▶ **WORK TO BE COMPLETED**: Return a copy of each line in the listing that includes the word "timescale".

________

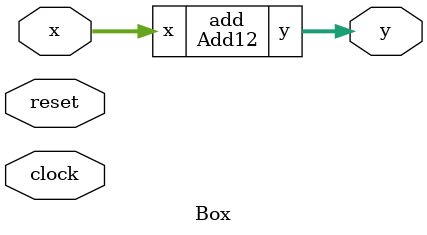
<source format=v>
`default_nettype none

module Add12(
    input  [31:0] x,
    output [31:0] y
);
    assign y = x + 32'h10;
endmodule

module Box(
    input         clock,
    input         reset,
    input  [31:0] x,
    output [31:0] y
);
    Add12 add(
        .x(x),
        .y(y)
    );

    // always @(posedge clock) begin
    //     y <= x + 32'b1;
    // end

endmodule

</source>
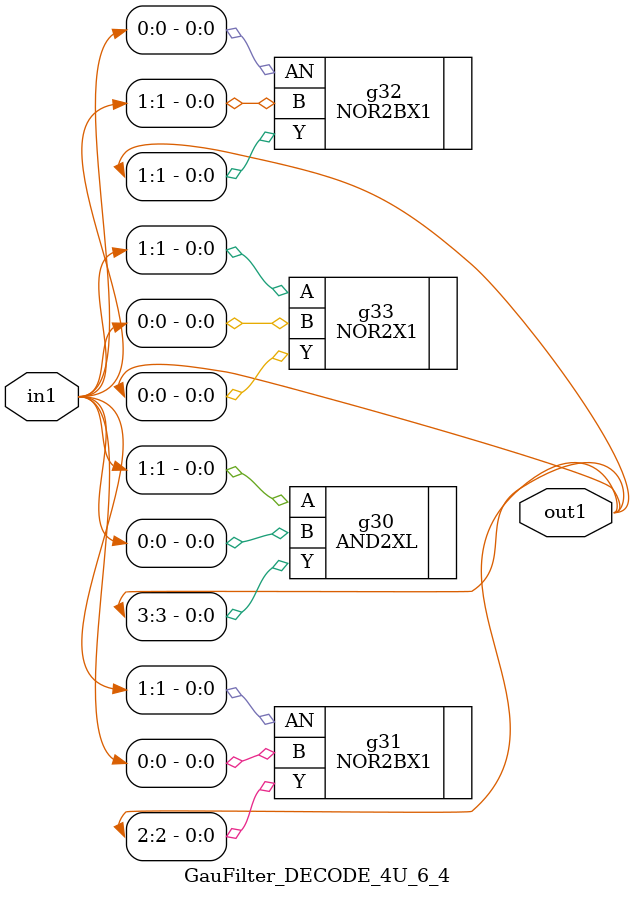
<source format=v>
`timescale 1ps / 1ps


module GauFilter_DECODE_4U_6_4(in1, out1);
  input [1:0] in1;
  output [3:0] out1;
  wire [1:0] in1;
  wire [3:0] out1;
  AND2XL g30(.A (in1[1]), .B (in1[0]), .Y (out1[3]));
  NOR2BX1 g31(.AN (in1[1]), .B (in1[0]), .Y (out1[2]));
  NOR2BX1 g32(.AN (in1[0]), .B (in1[1]), .Y (out1[1]));
  NOR2X1 g33(.A (in1[1]), .B (in1[0]), .Y (out1[0]));
endmodule



</source>
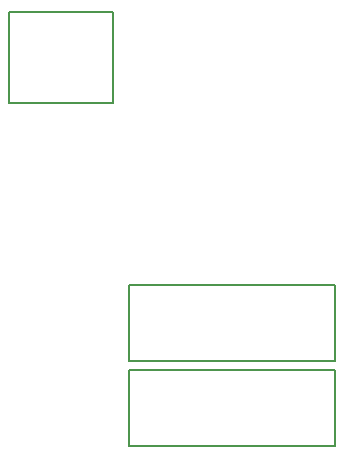
<source format=gbr>
%TF.GenerationSoftware,Altium Limited,Altium Designer,22.7.1 (60)*%
G04 Layer_Color=8388736*
%FSLAX45Y45*%
%MOMM*%
%TF.SameCoordinates,2E8CAF61-F9F5-4988-A97D-765C0E49F6B8*%
%TF.FilePolarity,Positive*%
%TF.FileFunction,Other,Top_3D_Body*%
%TF.Part,Single*%
G01*
G75*
%TA.AperFunction,NonConductor*%
%ADD39C,0.20000*%
D39*
X-455901Y2119300D02*
X-455900Y2889300D01*
X-455901Y2119300D02*
X424100D01*
Y2889300D01*
X-455900Y2889300D02*
X424100Y2889300D01*
X553316Y-144924D02*
X2303316Y-144924D01*
X2303315Y-784925D02*
X2303316Y-144924D01*
X553316Y-784924D02*
X2303315Y-784925D01*
X553316Y-784924D02*
Y-144924D01*
X553316Y-62610D02*
X2303316Y-62609D01*
X553316Y577391D02*
X553316Y-62610D01*
X553316Y577391D02*
X2303316D01*
X2303316Y-62609D01*
%TF.MD5,c827b5116f7e1a56d411497ba0b98fb4*%
M02*

</source>
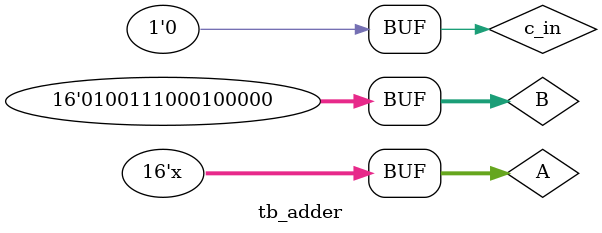
<source format=v>


`timescale 1ns/1ns
module tb_adder();
	reg[15:0] A, B;
	reg c_in;
	
	wire[15:0] Out;
	
	initial begin
		A = 10000;
		B = 20000;
		c_in = 0;
		end
	always #5 A = A + 10000;
	
	//module adder(Sum, A, B, c_in);
	adder add16(.Sum(Out), .A(A), .B(B), .c_in(c_in));
	
endmodule

</source>
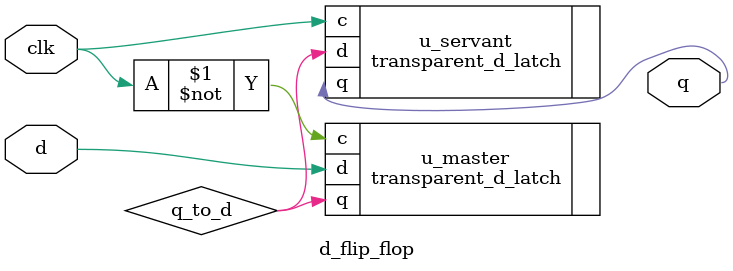
<source format=sv>
`timescale 1ns / 1ps
module d_flip_flop (output logic q, input logic d, input logic clk);
	logic q_to_d;
	//add code here
	transparent_d_latch u_master (.d,.c(~clk),.q(q_to_d));
	transparent_d_latch u_servant (.d(q_to_d),.c(clk),.q);
endmodule

</source>
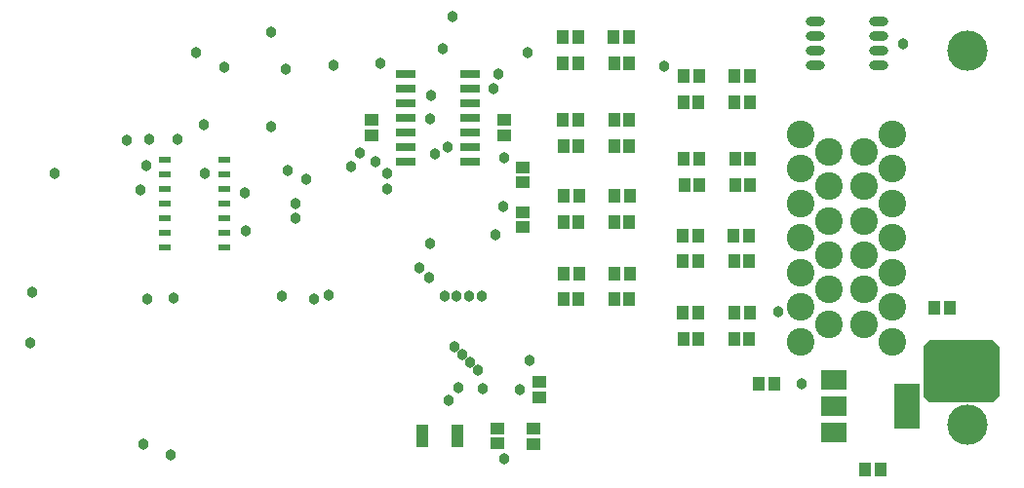
<source format=gbr>
%TF.GenerationSoftware,Altium Limited,Altium Designer,19.0.15 (446)*%
G04 Layer_Color=16711935*
%FSLAX26Y26*%
%MOIN*%
%TF.FileFunction,Soldermask,Bot*%
%TF.Part,Single*%
G01*
G75*
%TA.AperFunction,SMDPad,CuDef*%
%ADD46R,0.047370X0.043433*%
%ADD47R,0.043433X0.047370*%
%ADD48R,0.045402X0.041465*%
%ADD49R,0.043000X0.024535*%
%ADD50R,0.065087X0.031622*%
%ADD51R,0.086740X0.067055*%
%ADD52R,0.086740X0.157606*%
%ADD53R,0.043433X0.019811*%
%ADD54O,0.065087X0.031622*%
%ADD55R,0.041465X0.045402*%
%TA.AperFunction,ComponentPad*%
%ADD56C,0.137921*%
%ADD57C,0.094614*%
%TA.AperFunction,ViaPad*%
%ADD58C,0.038000*%
G36*
X3967519Y500000D02*
X3967519Y333661D01*
X3945866Y312008D01*
X3727362Y312008D01*
X3707677Y331693D01*
X3707677Y503431D01*
X3728852Y524606D01*
X3942913Y524606D01*
X3967519Y500000D01*
D02*
G37*
D46*
X2393701Y382874D02*
D03*
Y329724D02*
D03*
X2374213Y170276D02*
D03*
Y223425D02*
D03*
D47*
X3145669Y376969D02*
D03*
X3198819D02*
D03*
X3506890Y82677D02*
D03*
X3560039D02*
D03*
X3744095Y636811D02*
D03*
X3797244D02*
D03*
X2703740Y753937D02*
D03*
X2650591D02*
D03*
X2476378D02*
D03*
X2529528D02*
D03*
X3114173Y1429134D02*
D03*
X3061024D02*
D03*
X2886811D02*
D03*
X2939961D02*
D03*
X2703740Y1017716D02*
D03*
X2650591D02*
D03*
X2476378D02*
D03*
X2529528D02*
D03*
X3116142Y1145669D02*
D03*
X3062992D02*
D03*
X2888779D02*
D03*
X2941929D02*
D03*
X2702756Y1279527D02*
D03*
X2649606D02*
D03*
X2475394D02*
D03*
X2528543D02*
D03*
X2701772Y1562992D02*
D03*
X2648622D02*
D03*
X2474409D02*
D03*
X2527559D02*
D03*
X3112205Y883858D02*
D03*
X3059055D02*
D03*
X2884843D02*
D03*
X2937992D02*
D03*
X2885827Y620079D02*
D03*
X2938976D02*
D03*
X3113189D02*
D03*
X3060039D02*
D03*
D48*
X2336614Y1116142D02*
D03*
Y1064961D02*
D03*
Y911417D02*
D03*
Y962598D02*
D03*
X2273622Y1227362D02*
D03*
Y1278543D02*
D03*
X1822835Y1227362D02*
D03*
Y1278543D02*
D03*
X2251968Y171260D02*
D03*
Y222441D02*
D03*
D49*
X1318898Y1143110D02*
D03*
Y1093110D02*
D03*
Y1043110D02*
D03*
Y993110D02*
D03*
Y943110D02*
D03*
Y893110D02*
D03*
Y843110D02*
D03*
X1114173Y1143110D02*
D03*
Y1093110D02*
D03*
Y1043110D02*
D03*
Y993110D02*
D03*
Y943110D02*
D03*
Y893110D02*
D03*
Y843110D02*
D03*
D50*
X2159449Y1434449D02*
D03*
Y1384449D02*
D03*
Y1334449D02*
D03*
Y1284449D02*
D03*
Y1234449D02*
D03*
Y1184449D02*
D03*
Y1134449D02*
D03*
X1938976Y1434449D02*
D03*
Y1384449D02*
D03*
Y1334449D02*
D03*
Y1284449D02*
D03*
Y1234449D02*
D03*
Y1184449D02*
D03*
Y1134449D02*
D03*
D51*
X3402559Y209646D02*
D03*
Y300197D02*
D03*
Y390748D02*
D03*
D52*
X3650591Y300197D02*
D03*
D53*
X2116142Y227362D02*
D03*
Y207677D02*
D03*
Y187992D02*
D03*
Y168307D02*
D03*
X1994094Y227362D02*
D03*
Y207677D02*
D03*
Y187992D02*
D03*
Y168307D02*
D03*
D54*
X3338583Y1466339D02*
D03*
Y1516339D02*
D03*
Y1566339D02*
D03*
Y1616339D02*
D03*
X3553150Y1466339D02*
D03*
Y1516339D02*
D03*
Y1566339D02*
D03*
Y1616339D02*
D03*
D55*
X2651575Y664370D02*
D03*
X2702756D02*
D03*
X2477362D02*
D03*
X2528543D02*
D03*
X3062008Y1339567D02*
D03*
X3113189D02*
D03*
X2887796D02*
D03*
X2938977D02*
D03*
X2651575Y928150D02*
D03*
X2702756D02*
D03*
X2477362D02*
D03*
X2528543D02*
D03*
X3063976Y1056102D02*
D03*
X3115157D02*
D03*
X2889764D02*
D03*
X2940945D02*
D03*
X2650591Y1189961D02*
D03*
X2701772D02*
D03*
X2476378D02*
D03*
X2527559D02*
D03*
X2649606Y1473425D02*
D03*
X2700787D02*
D03*
X2475394D02*
D03*
X2526575D02*
D03*
X3060039Y794291D02*
D03*
X3111220D02*
D03*
X2885827D02*
D03*
X2937008D02*
D03*
X2886811Y530512D02*
D03*
X2937992D02*
D03*
X3061024D02*
D03*
X3112205D02*
D03*
D56*
X3858268Y235236D02*
D03*
Y1514764D02*
D03*
D57*
X3287402Y1229331D02*
D03*
Y1111220D02*
D03*
Y993110D02*
D03*
Y875000D02*
D03*
Y756890D02*
D03*
Y638779D02*
D03*
Y520669D02*
D03*
X3385827Y1170276D02*
D03*
Y1052165D02*
D03*
Y934055D02*
D03*
Y815945D02*
D03*
Y697835D02*
D03*
Y579724D02*
D03*
X3503937Y1170276D02*
D03*
Y1052165D02*
D03*
Y934055D02*
D03*
Y815945D02*
D03*
Y697835D02*
D03*
Y579724D02*
D03*
X3602362Y1229331D02*
D03*
Y1111220D02*
D03*
Y993110D02*
D03*
Y875000D02*
D03*
Y756890D02*
D03*
Y638779D02*
D03*
Y520669D02*
D03*
D58*
X1984252Y771520D02*
D03*
X1625984Y664370D02*
D03*
X1040624Y168037D02*
D03*
X1133858Y133858D02*
D03*
X1691493Y1464567D02*
D03*
X1834646Y1136752D02*
D03*
X2026115Y1362205D02*
D03*
X983005Y1208661D02*
D03*
X2273622Y1149606D02*
D03*
X1849535Y1472441D02*
D03*
X1247524Y1263112D02*
D03*
X1527559Y1452756D02*
D03*
X1476378Y1254260D02*
D03*
X736221Y1096460D02*
D03*
X661417Y689961D02*
D03*
X2354331Y1507874D02*
D03*
X2822222Y1462923D02*
D03*
X3638955Y1539370D02*
D03*
X1476378Y1579232D02*
D03*
X1221306Y1507874D02*
D03*
X1158704Y1212598D02*
D03*
X1061012Y1213699D02*
D03*
X653543Y515748D02*
D03*
X1145669Y669291D02*
D03*
X1514659Y674328D02*
D03*
X2275591Y118110D02*
D03*
X2200787Y359048D02*
D03*
X2327756Y356299D02*
D03*
X2118110Y362205D02*
D03*
X1673228Y678150D02*
D03*
X1318898Y1460630D02*
D03*
X1031496Y1039370D02*
D03*
X1251968Y1095472D02*
D03*
X1051658Y1122047D02*
D03*
X1055118Y665354D02*
D03*
X1389764Y898622D02*
D03*
X1388780Y1029528D02*
D03*
X2197835Y677165D02*
D03*
X2271653Y983268D02*
D03*
X2243110Y886811D02*
D03*
X1780512Y1167323D02*
D03*
X1752512Y1119094D02*
D03*
X1562008Y941929D02*
D03*
Y992126D02*
D03*
X1533465Y1107284D02*
D03*
X1599409Y1076772D02*
D03*
X2018701Y738189D02*
D03*
X1875000Y1042323D02*
D03*
Y1095472D02*
D03*
X2254528Y1434449D02*
D03*
X2238780Y1384449D02*
D03*
X2112533Y677165D02*
D03*
X2069882D02*
D03*
X2155184D02*
D03*
X2019685Y854331D02*
D03*
X2098425Y1632382D02*
D03*
X2062992Y1523622D02*
D03*
X2039370Y1161417D02*
D03*
X2082677Y1184449D02*
D03*
X2019685Y1281988D02*
D03*
X2360236Y454724D02*
D03*
X2185925Y422342D02*
D03*
X2159055Y449213D02*
D03*
X2132185Y476083D02*
D03*
X2105315Y502953D02*
D03*
X2085630Y317913D02*
D03*
X3212598Y624016D02*
D03*
X3291339Y376969D02*
D03*
X3940962Y482284D02*
D03*
X3921277Y442914D02*
D03*
X3940962Y403544D02*
D03*
X3921277Y364174D02*
D03*
X3901592Y482284D02*
D03*
X3881907Y442914D02*
D03*
X3901592Y403544D02*
D03*
X3881907Y364174D02*
D03*
X3862222Y482284D02*
D03*
X3842537Y442914D02*
D03*
X3862222Y403544D02*
D03*
X3842537Y364174D02*
D03*
X3822852Y482284D02*
D03*
X3803167Y442914D02*
D03*
X3822852Y403544D02*
D03*
X3803167Y364174D02*
D03*
X3783482Y482284D02*
D03*
X3763797Y442914D02*
D03*
X3783482Y403544D02*
D03*
X3763797Y364174D02*
D03*
X3744111Y482284D02*
D03*
X3724427Y442914D02*
D03*
X3744111Y403544D02*
D03*
X3724427Y364174D02*
D03*
%TF.MD5,4ce7429ed3b6adb718d9f9350787a228*%
M02*

</source>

________

▶ **SOLUTION TO THE PROBLEM**:
`timescale 1ps / 1ps
`timescale 1ns/1ns
`timescale 1ns / 1ps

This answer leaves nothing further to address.